Miba Friction Group Increases Research Budget
The revenue of the Miba Friction Group totaled EUR 51.1 million in 2009-2010, a 33 percent decrease from the previous year. This business unit thus generated 16.2 percent of total Miba sales. The decline in revenue was in part responsible for a negative EBITDA of EUR 0.5 million (compared to positive EBITDA of EUR 9.2 million the previous year). Despite the turbulent economic conditions, the Friction Group consistently invested in R&D. Investment accounted for seven percent of revenue in the past year.
Miba had a strong start in the 2010-2011 business year. In some segments the volume of new orders nearly reached pre-recession levels. Customers’ call-off volumes, however, are subject to major fluctuations, and the planning horizon remains very limited. “We have a good overview of the first half of the year, but at the moment it is difficult to foresee how the second half will develop,” says CEO Peter Mitterbauer. Customer cancellations on short notice increase the complexity of planning and require a high level of flexibility from the company.
Outlook: New Opportunities for Miba
“Miba is well equipped for the challenges and opportunities it confronts. A high level of technological skills, a solid liquidity base and qualified employees are the crucial factors that will enable the company to emerge from this recession in stronger shape,” Mitterbauer says. The situation on the markets abroad is positive, also in the USA. Markets such as China, India and Brazil also show major growth potential. Strategic investments in building and expanding the sites in China and the USA further strengthen Miba’s market position as a technology leader. In the area of coatings, the April takeover of the coatings specialist Teer Coatings in Droitwich, UK, has expanded Miba’s expertise and product portfolio.

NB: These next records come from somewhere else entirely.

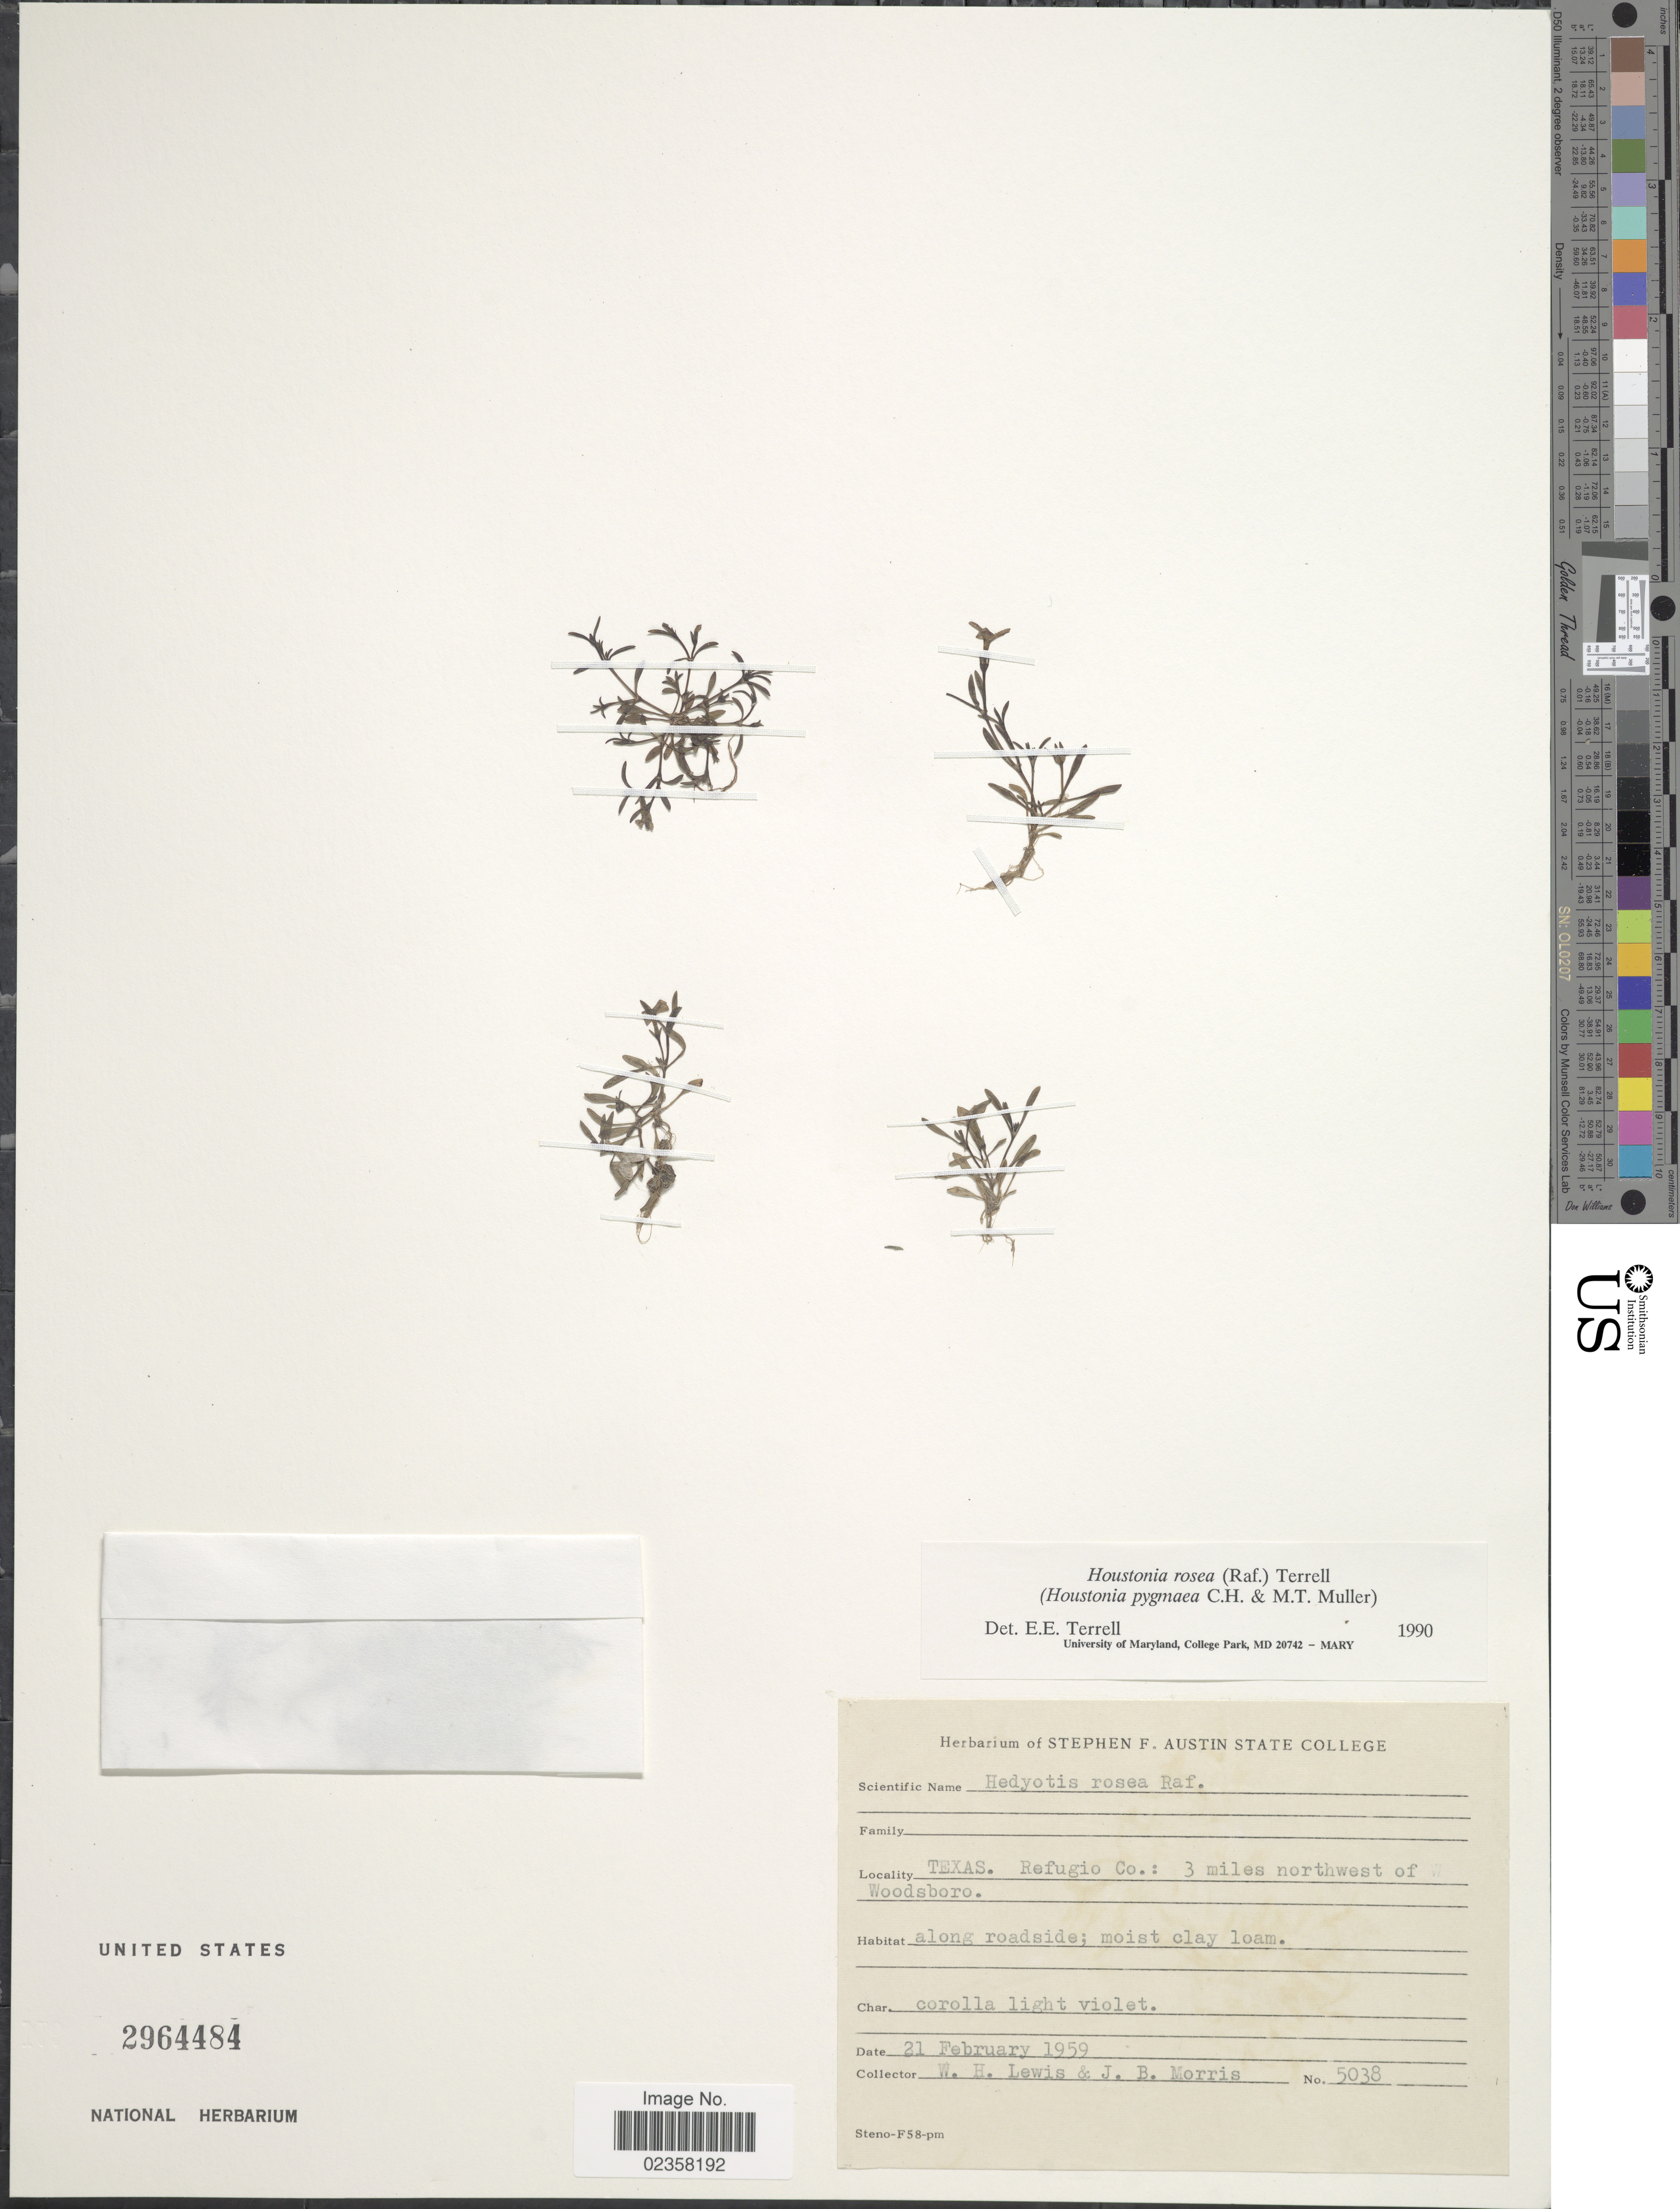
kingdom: Plantae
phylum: Tracheophyta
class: Magnoliopsida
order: Gentianales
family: Rubiaceae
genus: Houstonia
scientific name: Houstonia rosea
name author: (Raf.) Terrell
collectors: W. H. Lewis & J. Morris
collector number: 5038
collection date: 1959-02-21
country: United States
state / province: Texas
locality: Refugio Co.: 3 miles northwest of Woodsboro, along roadside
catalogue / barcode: US 2964484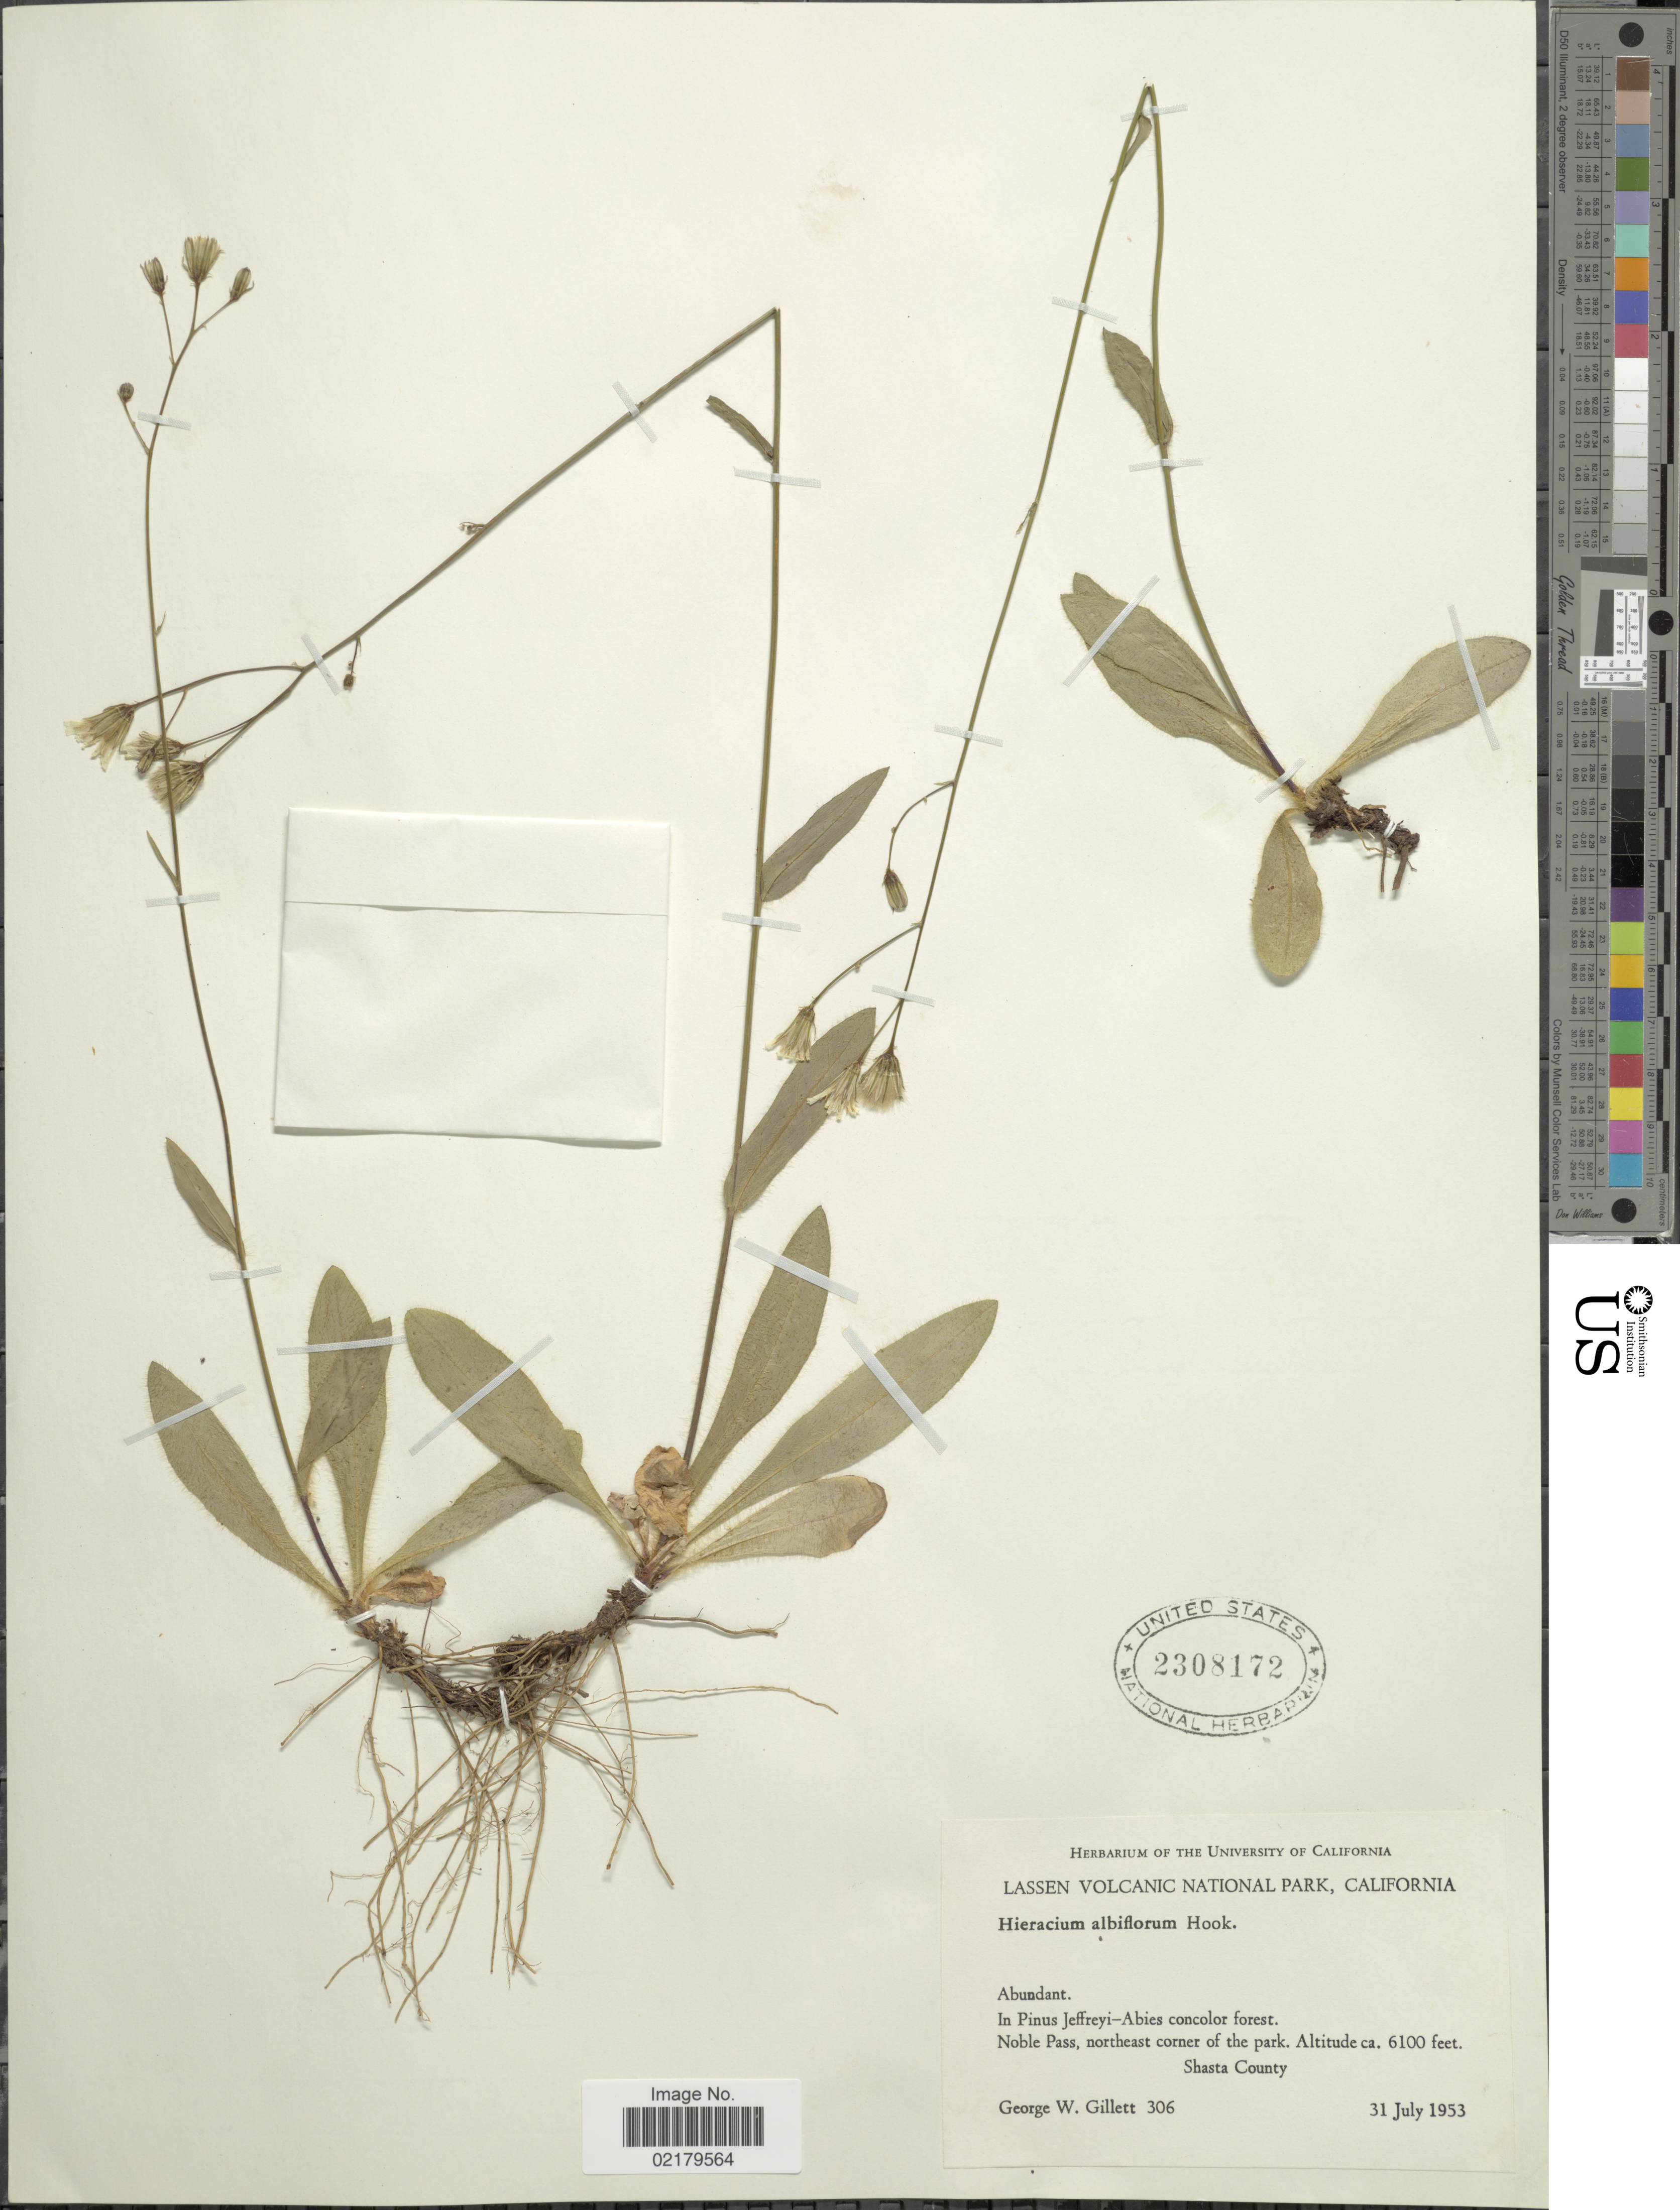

In the current business year we are focusing on the topics of quality, flexibility and health. Activities in the area of Business Excellence reflect our constant efforts for high business quality. “One of Miba’s strengths is our good reputation with our customers. Customer satisfaction is a high priority and stands at the center of our relentless striving for the highest quality and reliability,” Mitterbauer concludes.